Read 1981, 2012, reviewed 5/19/2013
This is one of the books I first read for my SF class in college. I enjoyed it then and enjoyed it now. It is a brilliant interpretation of the
war: frustrating, unwinnable, and pointless.
The brilliance of the novel is in the change of the society while the main character, William Mandella, is at battle. Since the war is so far away, the paradox of time dilation causes time to move slower for Mandella than it does on the earth. So whenever he returns to Earth on leave, hundreds of years have passed and society has changed dramatically, leaving Mandella feeling like a stranger in his own home.
My favorite change is when the Earth becomes predominantly homosexual. It is portrayed as matter of fact, with no moralilty approving or condemning it. It just is. And it emphasizes how difficult it is for a soldier to readjust to being home after being at war.

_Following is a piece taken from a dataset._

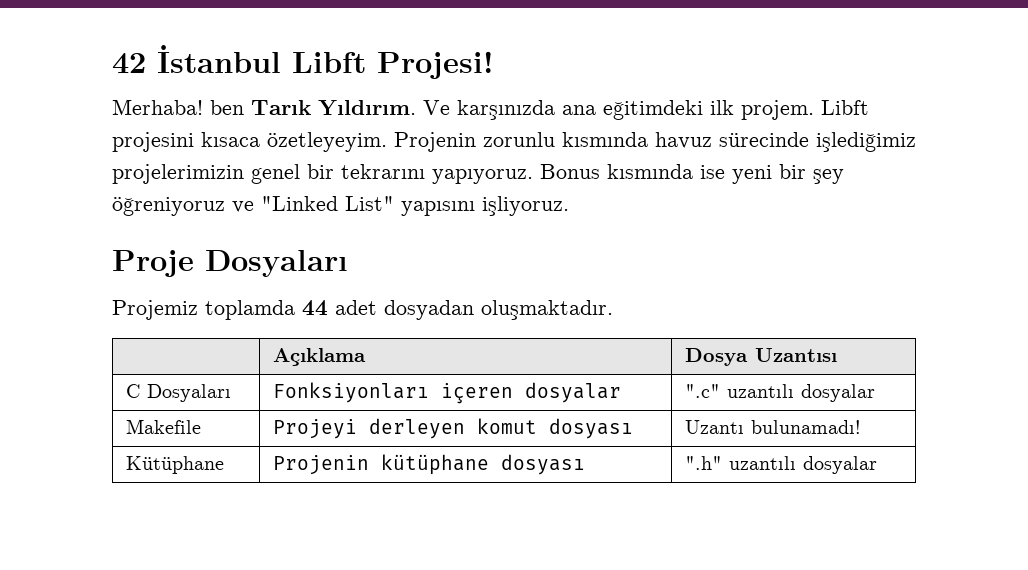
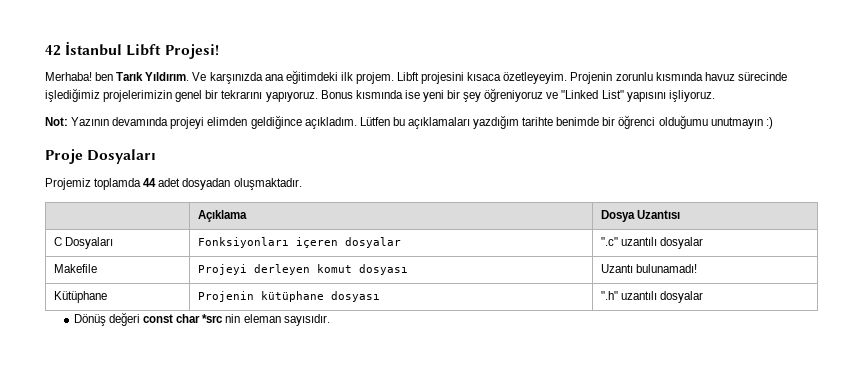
(569, 206) none -> [45,115,773,129] // Not: Yazının devamında projeyi elimden geldiğince açıkladım. Lütfen bu açıklamaları yazdığım tarihte benimde bir öğrenci olduğumu unutmayın :)
(877, 465) none -> [73,312,330,326] // Dönüş değeri const char *src nin eleman sayısıdır.

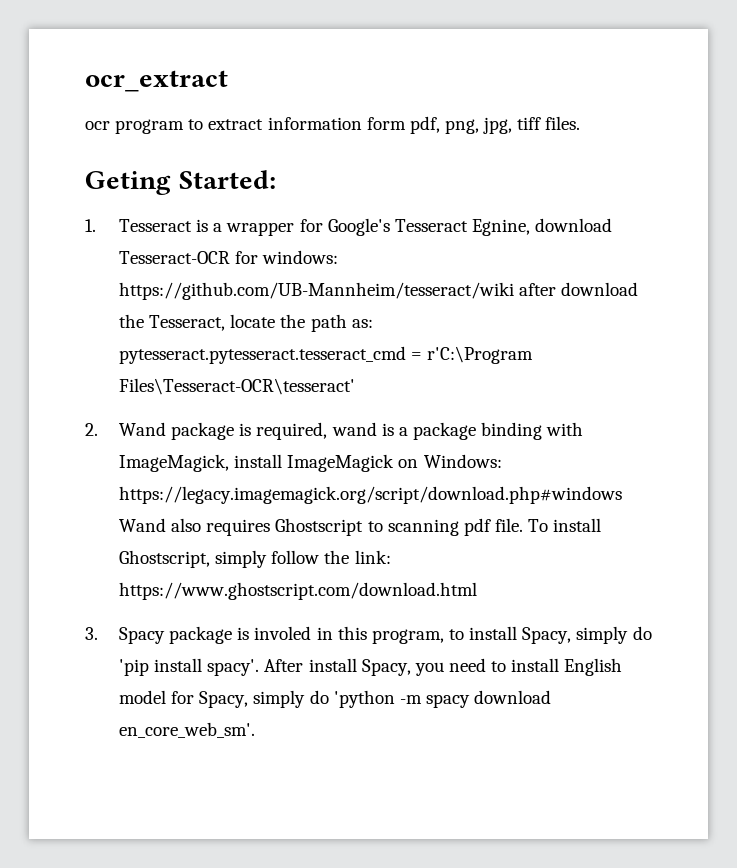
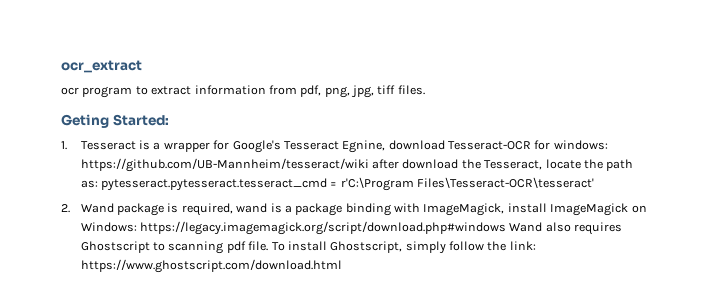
[366,117,406,130] form -> [268,85,297,95] from
[85,626,652,644] [119,658,623,676] [119,690,552,708] [119,722,256,738] // 3. Spacy package is involed in this program, to install Spacy, simply do 'pip install spacy'. After install Spacy, you need to install English model for Spacy, simply do 'python -m spacy download en_core_web_sm'. -> (342, 266) none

The characters are well-developed. I cared about the main character and his girlfriend and their relationship. It wasn’t soapy, although it had the potential for leaning that way. I particularly liked the sequence where they are at her home farm and must survive a marauding gang. I didn’t remember this from my original reading, which may be because it was a later edition with some restored material.
I give this book 4 stars, particularly for the time dilation aspect, and because of my affinity for the main character feeling like an outsider. It is a great novel about the futility of war and its affect on the lives of the soldiers who must deal live with it.